Para criador do Bioshock, FPSs são os melhores jogos para levar imersão às pessoas.

25/02/2011 às 15:58

dori_bio_24.02.11

Para muitas pessoas os FPSs não passam de galerias de tiros onde apenas reflexos são exigidos do jogador, mas para Ken Levine, criador do System Shock 2 e do Bioshock, o gênero é o responsável por proporcionar umas das melhores imersões dos videogames e mais do que isso, para ele os jogos eletrônicos conseguem nos proporcionar algo que só poderia ser alcançado com mais facilidade quando ainda somos crianças.

Penso que é uma maneira mais direta de engajar-se, é uma barreira a menos para a experiência.
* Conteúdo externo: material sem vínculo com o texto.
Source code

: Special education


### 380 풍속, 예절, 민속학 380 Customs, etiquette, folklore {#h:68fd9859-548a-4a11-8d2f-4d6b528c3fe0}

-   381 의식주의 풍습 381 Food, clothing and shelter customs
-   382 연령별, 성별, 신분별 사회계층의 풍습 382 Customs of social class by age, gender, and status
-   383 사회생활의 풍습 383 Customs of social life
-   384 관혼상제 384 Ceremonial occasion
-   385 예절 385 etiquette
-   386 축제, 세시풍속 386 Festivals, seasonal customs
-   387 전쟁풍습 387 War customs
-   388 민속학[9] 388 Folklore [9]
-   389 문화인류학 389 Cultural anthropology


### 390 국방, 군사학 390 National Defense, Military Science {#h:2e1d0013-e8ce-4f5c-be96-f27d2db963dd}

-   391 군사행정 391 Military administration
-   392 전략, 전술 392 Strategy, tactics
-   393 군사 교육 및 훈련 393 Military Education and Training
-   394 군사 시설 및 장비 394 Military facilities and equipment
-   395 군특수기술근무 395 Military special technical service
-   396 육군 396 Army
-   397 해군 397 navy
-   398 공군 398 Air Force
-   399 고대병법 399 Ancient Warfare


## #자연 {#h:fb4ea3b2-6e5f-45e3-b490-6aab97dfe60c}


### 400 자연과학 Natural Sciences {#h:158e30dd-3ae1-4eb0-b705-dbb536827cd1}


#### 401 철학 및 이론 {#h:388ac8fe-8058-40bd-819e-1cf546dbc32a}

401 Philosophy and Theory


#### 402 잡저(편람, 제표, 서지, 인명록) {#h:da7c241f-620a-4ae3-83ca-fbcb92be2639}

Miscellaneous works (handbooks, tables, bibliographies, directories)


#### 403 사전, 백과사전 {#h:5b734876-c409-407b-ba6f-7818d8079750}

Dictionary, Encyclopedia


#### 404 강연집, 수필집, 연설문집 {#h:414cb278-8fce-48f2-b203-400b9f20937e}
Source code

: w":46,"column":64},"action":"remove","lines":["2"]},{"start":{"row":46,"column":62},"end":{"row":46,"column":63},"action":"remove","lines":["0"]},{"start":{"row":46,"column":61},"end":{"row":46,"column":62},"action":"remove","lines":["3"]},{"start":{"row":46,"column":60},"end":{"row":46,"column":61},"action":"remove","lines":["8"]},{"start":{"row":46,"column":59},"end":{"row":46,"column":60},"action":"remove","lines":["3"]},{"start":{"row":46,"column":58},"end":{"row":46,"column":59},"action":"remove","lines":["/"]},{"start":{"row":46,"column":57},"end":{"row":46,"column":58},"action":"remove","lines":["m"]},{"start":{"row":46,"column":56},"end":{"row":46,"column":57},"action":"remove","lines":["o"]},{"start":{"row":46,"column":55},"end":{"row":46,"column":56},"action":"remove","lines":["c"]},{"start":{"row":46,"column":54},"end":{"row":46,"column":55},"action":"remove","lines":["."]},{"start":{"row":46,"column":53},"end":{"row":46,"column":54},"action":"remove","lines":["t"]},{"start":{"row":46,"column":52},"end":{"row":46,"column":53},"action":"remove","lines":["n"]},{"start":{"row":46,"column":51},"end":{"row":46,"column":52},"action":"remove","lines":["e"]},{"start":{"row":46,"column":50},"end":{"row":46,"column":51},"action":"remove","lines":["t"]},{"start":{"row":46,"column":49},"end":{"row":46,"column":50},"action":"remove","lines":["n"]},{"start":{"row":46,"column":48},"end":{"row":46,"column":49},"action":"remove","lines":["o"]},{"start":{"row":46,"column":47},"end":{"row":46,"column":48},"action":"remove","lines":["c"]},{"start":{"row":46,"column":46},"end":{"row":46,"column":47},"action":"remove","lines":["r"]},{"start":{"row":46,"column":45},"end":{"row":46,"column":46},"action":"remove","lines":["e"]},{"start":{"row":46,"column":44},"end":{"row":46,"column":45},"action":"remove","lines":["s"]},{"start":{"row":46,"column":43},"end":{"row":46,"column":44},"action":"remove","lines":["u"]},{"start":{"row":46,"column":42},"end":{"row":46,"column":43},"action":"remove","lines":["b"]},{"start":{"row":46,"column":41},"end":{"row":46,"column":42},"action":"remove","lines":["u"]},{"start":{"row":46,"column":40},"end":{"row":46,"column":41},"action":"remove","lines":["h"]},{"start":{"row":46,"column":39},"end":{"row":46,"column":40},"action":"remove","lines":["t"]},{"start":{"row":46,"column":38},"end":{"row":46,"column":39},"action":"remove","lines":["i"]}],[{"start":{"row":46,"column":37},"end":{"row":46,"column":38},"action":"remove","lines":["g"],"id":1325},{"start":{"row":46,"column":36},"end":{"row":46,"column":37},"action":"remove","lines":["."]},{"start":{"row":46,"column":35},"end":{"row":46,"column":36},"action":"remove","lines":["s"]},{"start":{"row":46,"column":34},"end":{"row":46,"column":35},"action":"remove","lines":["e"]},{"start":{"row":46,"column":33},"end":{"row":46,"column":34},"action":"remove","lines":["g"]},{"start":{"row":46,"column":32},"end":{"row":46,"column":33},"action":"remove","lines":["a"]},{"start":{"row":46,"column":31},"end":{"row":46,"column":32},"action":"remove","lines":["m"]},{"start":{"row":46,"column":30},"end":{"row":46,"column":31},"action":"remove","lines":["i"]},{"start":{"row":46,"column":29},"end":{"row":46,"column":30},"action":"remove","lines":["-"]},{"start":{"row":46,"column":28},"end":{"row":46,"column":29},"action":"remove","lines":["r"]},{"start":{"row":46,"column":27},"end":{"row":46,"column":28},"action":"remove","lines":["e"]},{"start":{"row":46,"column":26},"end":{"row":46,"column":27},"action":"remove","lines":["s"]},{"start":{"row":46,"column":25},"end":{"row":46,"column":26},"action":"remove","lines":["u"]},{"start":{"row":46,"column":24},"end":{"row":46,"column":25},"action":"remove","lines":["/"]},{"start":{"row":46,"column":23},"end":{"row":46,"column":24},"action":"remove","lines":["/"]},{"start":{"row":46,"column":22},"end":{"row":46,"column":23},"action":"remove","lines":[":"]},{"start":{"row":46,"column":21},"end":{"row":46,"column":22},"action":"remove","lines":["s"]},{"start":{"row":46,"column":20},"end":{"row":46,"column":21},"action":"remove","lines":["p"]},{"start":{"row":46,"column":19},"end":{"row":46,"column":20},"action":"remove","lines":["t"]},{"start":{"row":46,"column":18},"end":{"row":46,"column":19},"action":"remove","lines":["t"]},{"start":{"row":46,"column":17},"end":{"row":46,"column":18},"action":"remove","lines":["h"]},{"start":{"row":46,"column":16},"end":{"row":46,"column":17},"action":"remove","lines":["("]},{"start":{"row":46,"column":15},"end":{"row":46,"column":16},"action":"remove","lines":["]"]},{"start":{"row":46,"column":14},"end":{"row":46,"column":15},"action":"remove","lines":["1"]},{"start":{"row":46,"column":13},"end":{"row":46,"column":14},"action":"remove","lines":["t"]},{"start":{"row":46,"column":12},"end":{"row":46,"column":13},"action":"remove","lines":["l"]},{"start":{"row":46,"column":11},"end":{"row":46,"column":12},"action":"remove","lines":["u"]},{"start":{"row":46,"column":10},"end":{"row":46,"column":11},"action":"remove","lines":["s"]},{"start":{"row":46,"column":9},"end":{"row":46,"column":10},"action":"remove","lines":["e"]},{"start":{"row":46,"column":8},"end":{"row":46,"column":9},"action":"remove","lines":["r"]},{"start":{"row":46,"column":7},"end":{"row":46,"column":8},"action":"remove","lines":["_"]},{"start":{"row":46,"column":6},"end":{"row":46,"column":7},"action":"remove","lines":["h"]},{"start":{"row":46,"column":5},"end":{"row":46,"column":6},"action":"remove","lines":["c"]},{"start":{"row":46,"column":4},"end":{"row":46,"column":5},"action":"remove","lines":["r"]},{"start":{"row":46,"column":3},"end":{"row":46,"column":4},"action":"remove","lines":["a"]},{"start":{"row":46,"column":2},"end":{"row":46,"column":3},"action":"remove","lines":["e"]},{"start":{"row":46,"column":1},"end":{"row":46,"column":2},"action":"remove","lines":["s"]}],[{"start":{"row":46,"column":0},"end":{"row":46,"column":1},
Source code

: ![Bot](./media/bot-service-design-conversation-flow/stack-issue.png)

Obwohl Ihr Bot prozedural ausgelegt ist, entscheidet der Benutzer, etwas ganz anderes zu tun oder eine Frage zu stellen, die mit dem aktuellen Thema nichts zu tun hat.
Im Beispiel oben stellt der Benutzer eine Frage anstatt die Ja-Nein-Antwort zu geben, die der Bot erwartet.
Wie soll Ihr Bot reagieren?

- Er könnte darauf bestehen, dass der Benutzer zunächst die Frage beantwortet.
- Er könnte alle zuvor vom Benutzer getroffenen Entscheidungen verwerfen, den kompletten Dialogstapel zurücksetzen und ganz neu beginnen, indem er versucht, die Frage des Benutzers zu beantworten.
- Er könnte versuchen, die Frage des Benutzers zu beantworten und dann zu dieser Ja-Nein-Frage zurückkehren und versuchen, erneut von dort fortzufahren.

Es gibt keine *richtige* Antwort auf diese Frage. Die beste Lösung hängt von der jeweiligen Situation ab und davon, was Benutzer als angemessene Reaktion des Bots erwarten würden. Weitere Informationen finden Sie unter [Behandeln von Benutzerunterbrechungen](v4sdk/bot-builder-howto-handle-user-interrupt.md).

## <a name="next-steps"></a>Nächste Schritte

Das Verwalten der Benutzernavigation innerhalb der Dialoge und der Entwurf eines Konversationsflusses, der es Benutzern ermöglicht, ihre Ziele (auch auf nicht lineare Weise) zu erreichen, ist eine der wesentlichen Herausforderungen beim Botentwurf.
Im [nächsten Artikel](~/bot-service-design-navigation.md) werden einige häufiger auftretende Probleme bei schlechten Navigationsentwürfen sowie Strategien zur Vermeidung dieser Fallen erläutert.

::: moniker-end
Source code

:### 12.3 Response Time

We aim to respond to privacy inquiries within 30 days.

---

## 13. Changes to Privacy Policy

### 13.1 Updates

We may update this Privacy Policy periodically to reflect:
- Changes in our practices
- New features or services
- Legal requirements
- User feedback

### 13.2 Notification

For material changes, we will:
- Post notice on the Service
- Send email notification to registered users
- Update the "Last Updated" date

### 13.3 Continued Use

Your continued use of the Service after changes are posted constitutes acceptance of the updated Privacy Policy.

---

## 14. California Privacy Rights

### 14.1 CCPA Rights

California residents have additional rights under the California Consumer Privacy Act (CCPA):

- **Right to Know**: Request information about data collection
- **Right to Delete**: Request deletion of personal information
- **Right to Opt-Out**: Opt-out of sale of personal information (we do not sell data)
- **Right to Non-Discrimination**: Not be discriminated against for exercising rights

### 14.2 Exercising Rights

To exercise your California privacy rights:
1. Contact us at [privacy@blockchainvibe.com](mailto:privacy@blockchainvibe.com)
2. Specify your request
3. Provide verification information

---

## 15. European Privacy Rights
É estranho estar nas pele de outra pessoa. É algo que fazemos naturalmente quando crianças, mas que se torna muito mais difícil quando nos tornamos adultos. Acho que os jogos nos dão um empurrão na direção certa daquela experiência de interpretar da nossa infância.

O game designer concluiu dizendo que os games servem para quebrar a barreira criada pela autoconsciência e que nos impede de viver o papel de um personagem quando somos adultos e que por isso os considera algo tão poderoso, algo que concordo plenamente.

Eu nunca havia pensado nos jogos de tiro em primeira pessoa por esse lado e depois de ver a opinião de Levine, comecei a entender melhor porque gosto tanto do gênero. Para mim é praticamente impossível começar a jogar um The Elder Scroll ou um Fallout 3 e não me sentir na pele do personagem e acredito que é por isso que jogos assim consegue mexer tanto comigo. Quando entrei na submersa Rapture ou tentei fugir de City-17, mesmo que inconsciente eu senti como se realmente estivesse passando pelas situações propostas pelos jogos e acho que esse é o principal objetivo deles, nos transportar para mundos fantásticos e nos fazer esquecer dos problemas da vida real e nesse aspecto os FPS estão um passo a frente dos demais.